I have been carted out of Marseilles in the dead of night, and carried leagues away from it packed in straw. It has not been safe for me to go near my house; and, with a beggar's pittance in my pocket, I have walked through vile mud and weather ever since, until my feet are crippled--look at them! Such are the humiliations that society has inflicted upon me, possessing the qualities I have mentioned, and which you know me to possess. But society shall pay for it.'
All this he said in his companion's ear, and with his hand before his lips.
'Even here,' he went on in the same way, 'even in this mean drinking-shop, society pursues me. Madame defames me, and her guests defame me. I, too, a gentleman with manners and accomplishments to strike them dead! But the wrongs society has heaped upon me are treasured in this breast.'
To all of which John Baptist, listening attentively to the suppressed hoarse voice, said from time to time, 'Surely, surely!' tossing his head and shutting his eyes, as if there were the clearest case against society that perfect candour could make out.
'Put my shoes there,' continued Lagnier. 'Hang my cloak to dry there by the door. Take my hat.' He obeyed each instruction, as it was given. 'And this is the bed to which society consigns me, is it? Hah. Very well!'
As he stretched out his length upon it, with a ragged handkerchief bound round his wicked head, and only his wicked head showing above the bedclothes, John Baptist was rather strongly reminded of what had so very nearly happened to prevent the moustache from any more going up as it did, and the nose from any more coming down as it did.

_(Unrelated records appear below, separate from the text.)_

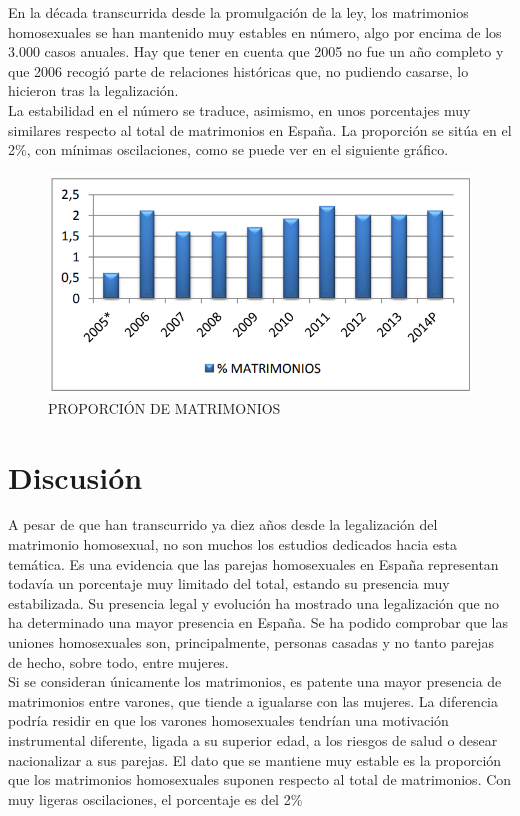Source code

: \documentclass{article}
\begin{document}
En la década transcurrida desde la promulgación de la ley, los matrimonios homosexuales se han mantenido muy estables en número, algo por encima de los 3.000 casos anuales. Hay que tener en cuenta que 2005 no fue un año completo y que 2006 recogió parte de relaciones históricas que, no pudiendo casarse, lo hicieron tras la legalización. \\

La estabilidad en el número se traduce, asimismo, en unos porcentajes muy similares respecto al total de matrimonios en España. La proporción se sitúa en el 2\%, con mínimas oscilaciones, como se puede ver en el siguiente gráfico.
\begin{figure}[!hbp]

\includegraphics[scale=0.7]{grafico1.png} \caption{PROPORCIÓN DE MATRIMONIOS}
\label{fig:1}
\end{figure}
\section{Discusión}
A pesar de que han transcurrido ya diez años desde la legalización del matrimonio
homosexual, no son muchos los estudios dedicados hacia esta temática. Es una
evidencia que las parejas homosexuales en España representan todavía un porcentaje
muy limitado del total, estando su presencia muy estabilizada\cite{goldberg2013same}. Su presencia legal y
evolución ha mostrado una legalización que no ha determinado una mayor presencia en
España. Se ha podido comprobar que las uniones homosexuales son, principalmente,
personas casadas y no tanto parejas de hecho, sobre todo, entre mujeres\cite{diez2015sistema}.\\ 

Si se consideran únicamente los matrimonios, es patente una mayor presencia de
matrimonios entre varones, que tiende a igualarse con las mujeres\cite{trilla2010uniones}. La diferencia podría
residir en que los varones homosexuales tendrían una motivación instrumental diferente,
ligada a su superior edad, a los riesgos de salud o desear nacionalizar a sus parejas. El
dato que se mantiene muy estable es la proporción que los matrimonios homosexuales
suponen respecto al total de matrimonios\cite{andersson2006demographics}. Con muy ligeras oscilaciones, el porcentaje es
del 2\%\\
\end{document}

'Shaken out of destiny's dice-box again into your company, eh? By Heaven! So much the better for you. You'll profit by it. I shall need a long rest. Let me sleep in the morning.'
John Baptist replied that he should sleep as long as he would, and wishing him a happy night, put out the candle. One might have Supposed that the next proceeding of the Italian would have been to undress; but he did exactly the reverse, and dressed himself from head to foot, saving his shoes. When he had so done, he lay down upon his bed with some of its coverings over him, and his coat still tied round his neck, to get through the night.
When he started up, the Godfather Break of Day was peeping at its namesake. He rose, took his shoes in his hand, turned the key in the door with great caution, and crept downstairs. Nothing was astir there but the smell of coffee, wine, tobacco, and syrups; and madame's little counter looked ghastly enough. But he had paid madame his little note at it over night, and wanted to see nobody-- wanted nothing but to get on his shoes and his knapsack, open the door, and run away.
He prospered in his object. No movement or voice was heard when he opened the door; no wicked head tied up in a ragged handkerchief looked out of the upper window. When the sun had raised his full disc above the flat line of the horizon, and was striking fire out of the long muddy vista of paved road with its weary avenue of little trees, a black speck moved along the road and splashed among the flaming pools of rain-water, which black speck was John Baptist Cavalletto running away from his patron.
Bleeding Heart Yard
In London itself, though in the old rustic road towards a suburb of note where in the days of William Shakespeare, author and stage- player, there were Royal hunting-seats--howbeit no sport is left there now but for hunters of men--Bleeding Heart Yard was to be found; a place much changed in feature and in fortune, yet with some relish of ancient greatness about it. Two or three mighty stacks of chimneys, and a few large dark rooms which had escaped being walled and subdivided out of the recognition of their old proportions, gave the Yard a character. It was inhabited by poor people, who set up their rest among its faded glories, as Arabs of the desert pitch their tents among the fallen stones of the Pyramids; but there was a family sentimental feeling prevalent in the Yard, that it had a character.